The Hauppauge Industrial Park spans 1,650 acres in the towns of Smithtown and Islip. Credit: Google Maps

A report on the future of Hauppauge Industrial Park, scheduled to be released Wednesday, calls for the park to position itself as a regional economic hub, target tenants from key industries and create an environment that helps them attract and keep workers.

The report gives the first comprehensive picture of a quiet juggernaut whose 1,350 businesses and 55,000 jobs produce $13 billion in goods and services yearly, with $806 million in income taxes and landlords who pay tens of millions of dollars more in property taxes to local governments, advocates said. That data that can be used to lure government funding and tenants from other regions, they said.  

“It's a real jewel,” said Terri Alessi-Miceli, CEO of HIA-LI, the association that represents businesses in the park and its supporters.

The 167-page report, written by Manhattan-based James Lima Planning + Development and the Regional Plan Association, was commissioned by the Suffolk County Industrial Development Agency last year and shared with Newsday before its release Wednesday. 

Changes will start Wednesday with a new name that the report's authors said would signal a break with the past: The Long Island Innovation Park at Hauppauge.  It will be promoted with new signage at now unmarked park entrances.

Report recommendations include the creation of co-working spaces now more common in New York City or San Francisco and shared labs for prototyping and small-run manufacturing to join the conventional assembly line work, warehousing and distribution that are now park mainstays.

The report also proposes residential development along the park’s east side, a mixed-use corridor along Motor Parkway and greenways with bike and walking paths throughout the park. Eased zoning would permit retail, entertainment and denser, taller building in parts of the park. 

An “essentially inward-looking era of industrial activities was less compatible with residential areas than the new cleaner and greener processes of the new economy,” according to the report.

Apartments and amenities will help park tenants struggling to hire and retain employees, said Kelly Morris, Suffolk IDA deputy executive director.

“We’re looking forward to long-term economic growth,” she said. “We’ve got to look at ways of changing how we do business out here.”

The 40-year-old, 1,650-acre park, roughly bounded by New Highway to the north, Motor Parkway to the south, Moreland Road to the west and Route 111 to the east, spans the towns of Smithtown and Islip. 

Smithtown Supervisor Edward Wehrheim said park landlords pay about $19 million a year in property taxes to the town, a substantial portion of the total commercial tax receivables.

“It’s an economic driver,” he said. The town will support “a lot” of the proposals, but staff will closely evaluate the zoning proposals, particularly those that would affect building height on the north end of the park near residential neighborhoods, he said.   

Smithtown officials should consider relaxing density, dimension and parking restrictions to permit bigger buildings that take up more lot space, according to the report.
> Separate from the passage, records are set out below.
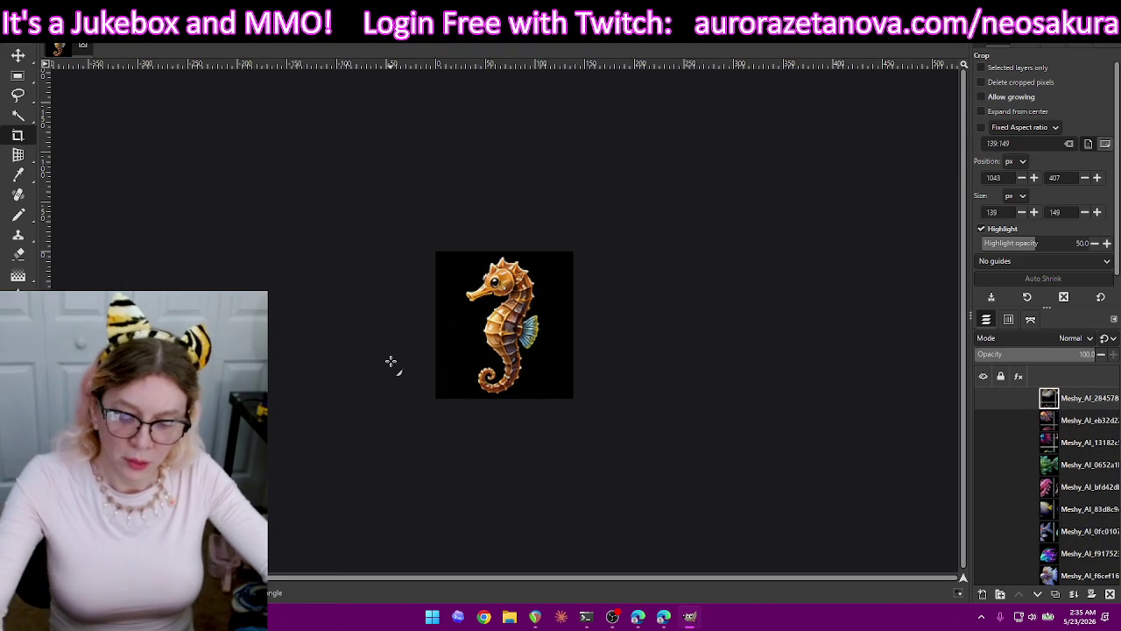
key(ctrl+shift+e)
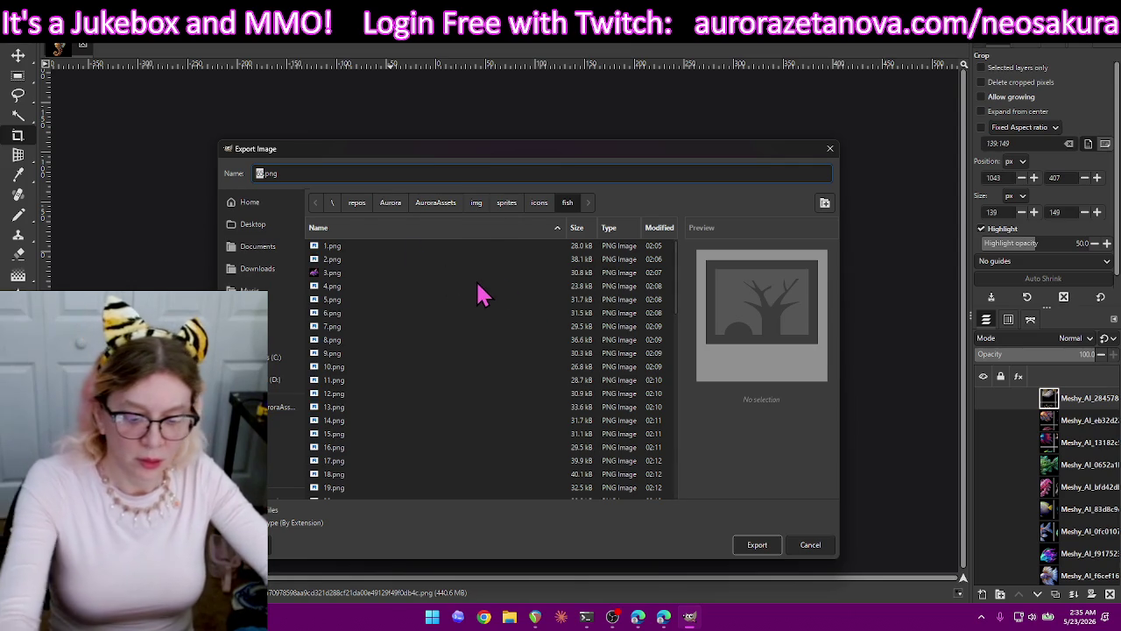
text(60)
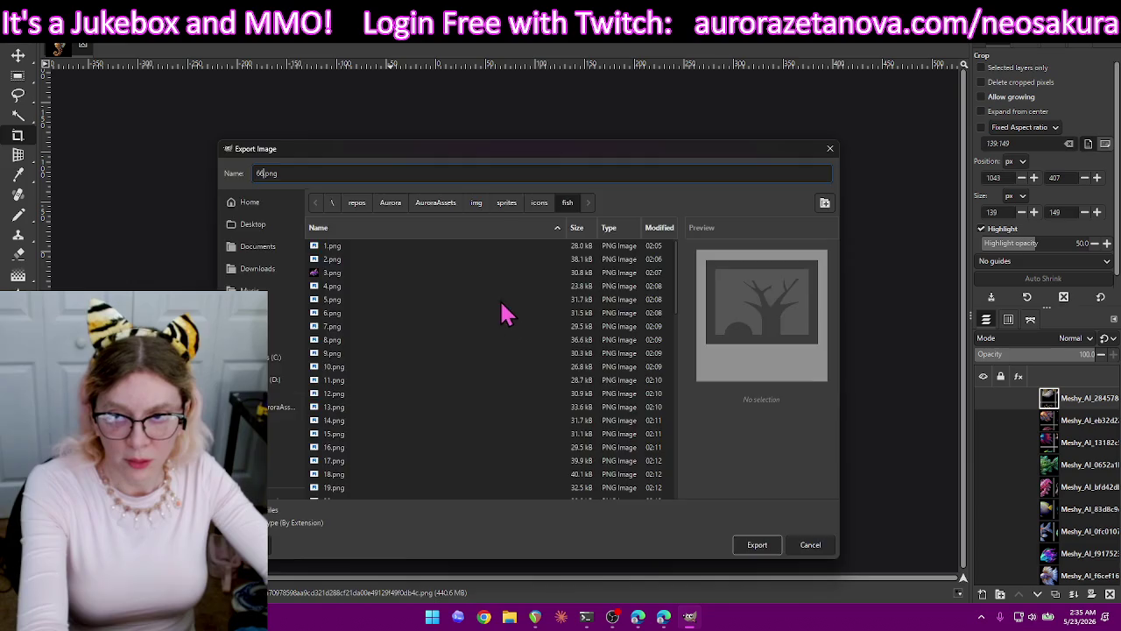
key(Return)
key(Return)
Floor-to-area ratio, now capped at 0.42, would be raised to 0.6 for some builders who commit to improvements like solar arrays or fitness areas.

A new local taxing or business improvement district could fund public investment, the report said, with Smithtown and Islip providing zoning changes to encourage private development, spurred by Suffolk County infrastructure improvements and tax incentives.

Those investments, along with partnerships with area research institutions, are aimed at attracting or keeping tenant companies from nine key industries. Some of those industries, such as aerospace and biopharma, already have a high profile on Long Island and in the park; others, like food processing, have a smaller presence but high growth potential.

Kyle Strober, executive director of the Association for a Better Long Island, a real estate developer lobbying group, wrote in an email that the plan will “reinvent the industrial park by shifting towards a live-work-play environment that is vital in attracting a young and vibrant workforce," particularly millennials.

Suffolk County Executive Steve Bellone said the report will “push our innovative economy to the next level."

"This comprehensive roadmap provides our region with the building blocks needed to strengthen, expand and attract key industry clusters," he said in a news release.